William C. Kirby is T. M. Chang Professor of China Studies and Spangler Family Professor of Business Administration at Harvard University. He is the chairman of the Harvard China Fund, Faculty Chair of the Harvard Center Shanghai, Harvard's first University-wide center located outside the United States, former Director of Fairbank Center for Chinese Studies, former Chair of the History Department and the former Dean of the Harvard Faculty of Arts and Sciences, where he oversaw 10,000 students, 1,000 faculty members, 2,500 staff, and an annual budget of $1 billion and announced his resignation after a four-year tenure on January 27, 2006.
Kirby received his A.B. from Dartmouth College and his A.M. and Ph.D. from Harvard University. He also holds a degree from the Free University of Berlin and Hong Kong Polytechnic University. He is Honorary Professor at Fudan University, Chongqing University, Peking University, Nanjing University, East China Normal University, Tsinghua University, Zhejiang University, and National Chengchi University and the Shanghai Academy of Social Sciences. He has held appointments also as Visiting Professor at University of Heidelberg and the Free University of Berlin. He is a Fellow of the American Academy of Arts and Sciences. Before coming to Harvard in 1992, he was Professor of History, Director of Asian Studies, and Dean of University College at Washington University in St. Louis.

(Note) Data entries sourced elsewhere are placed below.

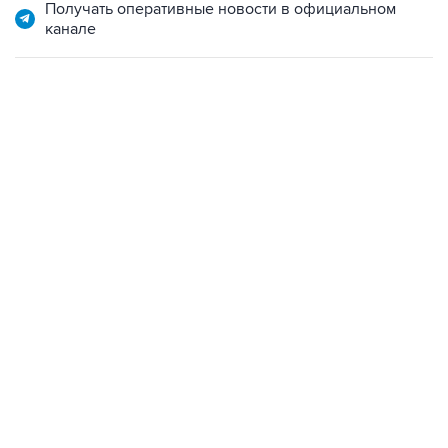
Получать оперативные новости в официальном
канале
10:40, 9 августа 2026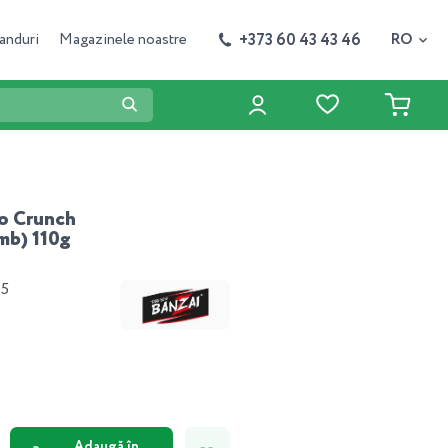
+373 60 43 43 46
anduri
Magazinele noastre
RO
o Crunch
mb) 110g
95
Adaugă în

He serves on the Board of Directors of Cabot Corporation; The China Fund, Inc.; The Taiwan Fund, Inc.; the American Council of Learned Societies; and Harvard University Press. He chairs the Academic Advisory Council for Schwarzman Scholars at Tsinghua University and serves as Senior Advisor on China to Duke University.
In 2013 and 2014, Kirby created and presented the HarvardX online course ChinaX along with his colleague Peter Kees Bol.
A historian of modern China, his work examines China's economic and political development in an international context. He has written on China's relations with Europe; the history of modern Chinese capitalism; the history of freedom in China; the international socialist economy of the 1950s; and relations across the Taiwan Strait. His research interests include: Doing business in China in the early 21st century; Chinese companies and consumer markets; Chinese Universities: Leaders of the 21st Century?; The enduring role of State-Owned Enterprises in China; Business, political, and cultural relations across the Taiwan Strait.